The U.S. Department of Justice is launching a nationwide Combatting Redlining Initiative to combat discriminatory lending practices, Attorney General Merrick Garland said on Friday.
Garland said the illegal practice of “redlining,” or avoiding lending to minority neighborhoods, remained a persistent problem, and the federal government was devoted more resources to identifying it and punishing lenders.
“Today, we are committing ourselves to addressing modern-day redlining by making far more robust use of our fair lending authorities,” he said. The new initiative will tackle fair lending issues “on a broader geographic scale than the Justice Department has ever done before,” he added.
Specifically, Garland said authorities nationwide are partnering with banking and consumer regulators, including the Consumer Financial Protection Bureau (CFPB) and Office of the Comptroller of the Currency (OCC), which monitors national banks. The Initiative will:
- Utilize U.S. Attorneys’ Offices as force multipliers to ensure that fair lending enforcement is informed by local expertise on housing markets and the credit needs of local communities of color.
- Expand the department’s analyses of potential redlining to both depository and non-depository institutions. Non-depository lenders are not traditional banks and do not provide typical banking services, but engage in mortgage lending and now make the majority of mortgages in this country.
- Strengthen our partnership with financial regulatory agencies to ensure the identification and referrals of fair lending violations to the Department of Justice.

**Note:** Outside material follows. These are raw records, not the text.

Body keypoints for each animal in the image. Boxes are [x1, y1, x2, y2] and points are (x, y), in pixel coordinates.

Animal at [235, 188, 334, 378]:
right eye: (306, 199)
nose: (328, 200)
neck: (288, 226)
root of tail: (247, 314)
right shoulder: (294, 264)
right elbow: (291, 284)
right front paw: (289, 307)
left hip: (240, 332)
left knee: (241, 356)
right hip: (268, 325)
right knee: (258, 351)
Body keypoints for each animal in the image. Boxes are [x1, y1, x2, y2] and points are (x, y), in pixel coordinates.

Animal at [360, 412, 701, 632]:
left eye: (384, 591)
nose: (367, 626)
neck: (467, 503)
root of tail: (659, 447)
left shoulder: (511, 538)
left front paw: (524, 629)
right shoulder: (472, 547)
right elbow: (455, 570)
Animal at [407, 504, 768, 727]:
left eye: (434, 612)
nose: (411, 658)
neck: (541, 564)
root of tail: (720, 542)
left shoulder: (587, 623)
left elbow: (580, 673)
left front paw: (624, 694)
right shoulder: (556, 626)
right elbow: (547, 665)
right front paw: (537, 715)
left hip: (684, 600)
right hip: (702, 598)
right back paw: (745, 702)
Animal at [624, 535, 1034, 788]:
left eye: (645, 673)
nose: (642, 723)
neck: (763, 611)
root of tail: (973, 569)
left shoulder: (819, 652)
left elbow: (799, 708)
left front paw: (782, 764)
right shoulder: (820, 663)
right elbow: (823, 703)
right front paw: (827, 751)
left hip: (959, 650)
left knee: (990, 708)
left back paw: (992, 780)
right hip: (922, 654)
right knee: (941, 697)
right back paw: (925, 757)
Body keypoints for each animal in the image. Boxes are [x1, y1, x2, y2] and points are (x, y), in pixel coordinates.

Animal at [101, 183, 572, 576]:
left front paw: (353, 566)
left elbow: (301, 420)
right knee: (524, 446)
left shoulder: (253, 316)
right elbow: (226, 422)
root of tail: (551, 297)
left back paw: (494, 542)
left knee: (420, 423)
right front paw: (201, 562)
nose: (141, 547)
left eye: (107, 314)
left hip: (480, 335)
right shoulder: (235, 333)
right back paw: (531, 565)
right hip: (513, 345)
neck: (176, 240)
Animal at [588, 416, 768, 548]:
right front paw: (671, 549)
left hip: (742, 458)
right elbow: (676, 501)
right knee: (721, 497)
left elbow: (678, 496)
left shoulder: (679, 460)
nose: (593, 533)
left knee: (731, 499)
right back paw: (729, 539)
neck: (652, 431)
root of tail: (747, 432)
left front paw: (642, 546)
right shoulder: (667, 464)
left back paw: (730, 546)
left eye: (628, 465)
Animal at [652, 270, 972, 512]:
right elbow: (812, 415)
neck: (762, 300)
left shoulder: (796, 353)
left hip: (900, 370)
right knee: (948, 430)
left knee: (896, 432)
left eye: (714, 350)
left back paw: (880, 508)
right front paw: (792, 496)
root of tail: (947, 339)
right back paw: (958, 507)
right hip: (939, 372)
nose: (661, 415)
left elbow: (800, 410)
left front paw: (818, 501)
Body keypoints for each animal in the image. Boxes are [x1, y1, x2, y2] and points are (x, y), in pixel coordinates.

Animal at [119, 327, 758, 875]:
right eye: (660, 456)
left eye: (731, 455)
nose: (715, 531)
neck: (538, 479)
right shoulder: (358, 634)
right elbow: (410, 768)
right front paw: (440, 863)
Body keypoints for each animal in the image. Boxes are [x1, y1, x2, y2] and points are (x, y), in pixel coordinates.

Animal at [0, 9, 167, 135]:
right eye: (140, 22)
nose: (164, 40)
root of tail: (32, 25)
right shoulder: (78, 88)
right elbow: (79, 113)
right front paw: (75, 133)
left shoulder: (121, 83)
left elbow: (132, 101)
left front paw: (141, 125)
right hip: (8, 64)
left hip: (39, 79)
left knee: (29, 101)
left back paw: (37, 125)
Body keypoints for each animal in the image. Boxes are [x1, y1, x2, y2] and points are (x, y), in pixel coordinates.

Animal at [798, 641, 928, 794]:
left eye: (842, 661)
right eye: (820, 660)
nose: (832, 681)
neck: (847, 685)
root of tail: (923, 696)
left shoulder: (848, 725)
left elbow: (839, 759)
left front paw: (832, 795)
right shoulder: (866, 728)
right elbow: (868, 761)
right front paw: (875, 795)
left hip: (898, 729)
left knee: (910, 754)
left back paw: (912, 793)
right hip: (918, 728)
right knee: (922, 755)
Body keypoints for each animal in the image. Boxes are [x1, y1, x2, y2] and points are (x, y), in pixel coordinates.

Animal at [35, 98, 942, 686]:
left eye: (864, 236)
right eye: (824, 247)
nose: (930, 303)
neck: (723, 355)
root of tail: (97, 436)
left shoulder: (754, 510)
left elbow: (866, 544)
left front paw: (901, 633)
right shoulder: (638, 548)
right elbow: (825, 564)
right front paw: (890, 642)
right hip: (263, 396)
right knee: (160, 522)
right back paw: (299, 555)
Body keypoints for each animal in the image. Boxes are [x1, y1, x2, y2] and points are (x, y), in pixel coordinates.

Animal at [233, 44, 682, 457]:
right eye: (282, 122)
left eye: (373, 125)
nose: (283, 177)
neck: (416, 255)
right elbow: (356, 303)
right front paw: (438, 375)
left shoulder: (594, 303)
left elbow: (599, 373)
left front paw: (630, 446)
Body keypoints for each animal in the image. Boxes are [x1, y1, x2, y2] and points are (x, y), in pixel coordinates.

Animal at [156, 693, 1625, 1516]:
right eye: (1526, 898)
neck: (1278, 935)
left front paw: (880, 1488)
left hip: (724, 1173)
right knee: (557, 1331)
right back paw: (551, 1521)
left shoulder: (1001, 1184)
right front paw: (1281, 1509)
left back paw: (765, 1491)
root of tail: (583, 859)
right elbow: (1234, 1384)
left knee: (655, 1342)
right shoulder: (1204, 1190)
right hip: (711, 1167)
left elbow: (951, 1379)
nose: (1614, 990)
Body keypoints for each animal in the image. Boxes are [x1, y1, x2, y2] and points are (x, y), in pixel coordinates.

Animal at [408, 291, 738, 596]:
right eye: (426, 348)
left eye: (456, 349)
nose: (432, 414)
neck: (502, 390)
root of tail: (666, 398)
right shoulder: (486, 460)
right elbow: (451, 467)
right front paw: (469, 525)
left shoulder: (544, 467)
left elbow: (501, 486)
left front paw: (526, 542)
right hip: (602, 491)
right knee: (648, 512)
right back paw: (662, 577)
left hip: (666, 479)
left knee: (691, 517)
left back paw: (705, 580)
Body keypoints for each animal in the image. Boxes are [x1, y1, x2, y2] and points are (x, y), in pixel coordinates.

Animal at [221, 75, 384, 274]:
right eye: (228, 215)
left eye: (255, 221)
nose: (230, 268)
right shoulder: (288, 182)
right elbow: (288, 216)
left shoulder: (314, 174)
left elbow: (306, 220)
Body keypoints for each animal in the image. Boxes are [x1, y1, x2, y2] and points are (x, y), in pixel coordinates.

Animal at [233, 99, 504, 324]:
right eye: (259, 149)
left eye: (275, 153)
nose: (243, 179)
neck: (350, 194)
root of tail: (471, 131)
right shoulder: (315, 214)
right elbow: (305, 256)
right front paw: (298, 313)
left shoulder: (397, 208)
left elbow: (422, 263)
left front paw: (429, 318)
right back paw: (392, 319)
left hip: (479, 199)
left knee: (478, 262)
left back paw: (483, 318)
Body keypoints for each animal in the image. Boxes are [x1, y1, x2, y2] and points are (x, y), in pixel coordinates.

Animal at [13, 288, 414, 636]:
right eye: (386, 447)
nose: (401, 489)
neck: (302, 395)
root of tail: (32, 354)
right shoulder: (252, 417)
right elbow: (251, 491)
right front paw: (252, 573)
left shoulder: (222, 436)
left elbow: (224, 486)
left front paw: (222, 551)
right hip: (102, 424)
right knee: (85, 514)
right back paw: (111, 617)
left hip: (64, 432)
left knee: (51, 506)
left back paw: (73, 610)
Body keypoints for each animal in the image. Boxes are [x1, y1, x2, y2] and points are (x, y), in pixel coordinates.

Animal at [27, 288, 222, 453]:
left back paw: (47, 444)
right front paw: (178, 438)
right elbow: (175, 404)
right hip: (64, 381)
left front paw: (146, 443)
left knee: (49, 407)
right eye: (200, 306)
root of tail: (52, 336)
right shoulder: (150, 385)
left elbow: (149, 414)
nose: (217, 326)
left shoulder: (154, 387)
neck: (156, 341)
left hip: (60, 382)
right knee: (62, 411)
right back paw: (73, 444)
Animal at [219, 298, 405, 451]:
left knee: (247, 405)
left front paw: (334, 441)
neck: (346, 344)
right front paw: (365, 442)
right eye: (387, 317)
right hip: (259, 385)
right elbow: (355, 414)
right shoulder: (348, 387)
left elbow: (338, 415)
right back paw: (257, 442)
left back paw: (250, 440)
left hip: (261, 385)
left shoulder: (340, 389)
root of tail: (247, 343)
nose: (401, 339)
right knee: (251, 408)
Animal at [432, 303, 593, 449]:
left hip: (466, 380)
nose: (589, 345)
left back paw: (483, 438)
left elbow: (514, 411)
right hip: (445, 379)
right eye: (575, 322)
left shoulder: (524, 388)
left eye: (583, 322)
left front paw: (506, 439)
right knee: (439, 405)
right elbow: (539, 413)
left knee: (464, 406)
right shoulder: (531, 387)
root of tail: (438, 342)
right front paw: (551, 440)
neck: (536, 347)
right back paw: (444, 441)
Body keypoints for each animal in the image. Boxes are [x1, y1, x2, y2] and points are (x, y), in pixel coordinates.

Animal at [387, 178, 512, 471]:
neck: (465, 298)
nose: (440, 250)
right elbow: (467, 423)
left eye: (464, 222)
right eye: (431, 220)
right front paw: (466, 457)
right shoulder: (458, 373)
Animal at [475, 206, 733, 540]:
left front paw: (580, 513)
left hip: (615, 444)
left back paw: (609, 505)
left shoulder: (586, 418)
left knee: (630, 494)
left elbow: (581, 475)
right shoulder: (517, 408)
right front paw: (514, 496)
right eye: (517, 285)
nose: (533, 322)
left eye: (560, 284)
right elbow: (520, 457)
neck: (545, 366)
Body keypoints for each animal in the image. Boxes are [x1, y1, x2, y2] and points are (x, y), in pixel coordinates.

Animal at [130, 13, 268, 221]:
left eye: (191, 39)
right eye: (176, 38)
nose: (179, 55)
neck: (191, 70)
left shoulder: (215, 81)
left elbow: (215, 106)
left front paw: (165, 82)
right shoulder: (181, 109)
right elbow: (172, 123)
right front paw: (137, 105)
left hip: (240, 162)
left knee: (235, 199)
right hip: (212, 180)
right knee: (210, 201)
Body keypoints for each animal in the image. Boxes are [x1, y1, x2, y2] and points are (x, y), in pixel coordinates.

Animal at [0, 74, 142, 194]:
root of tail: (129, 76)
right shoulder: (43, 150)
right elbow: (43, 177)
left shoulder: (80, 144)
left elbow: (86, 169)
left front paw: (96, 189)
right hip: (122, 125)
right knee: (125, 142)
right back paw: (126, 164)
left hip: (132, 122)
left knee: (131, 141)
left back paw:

- Increase coordination with State Attorneys General on potential fair lending violations.
Garland also announced the first settlement under the initiative, of $8.85 million, with Tennessee’s TrustMark National Bank, which the government said avoided offering home loans in predominantly Black and Hispanic neighborhoods.
Officials said they would focus on modern ways lenders could discriminate against borrowers. Rohit Chopra, director of the Consumer Financial Protection Bureau, singled out “digital redlining disguised through so-called neutral algorithms.”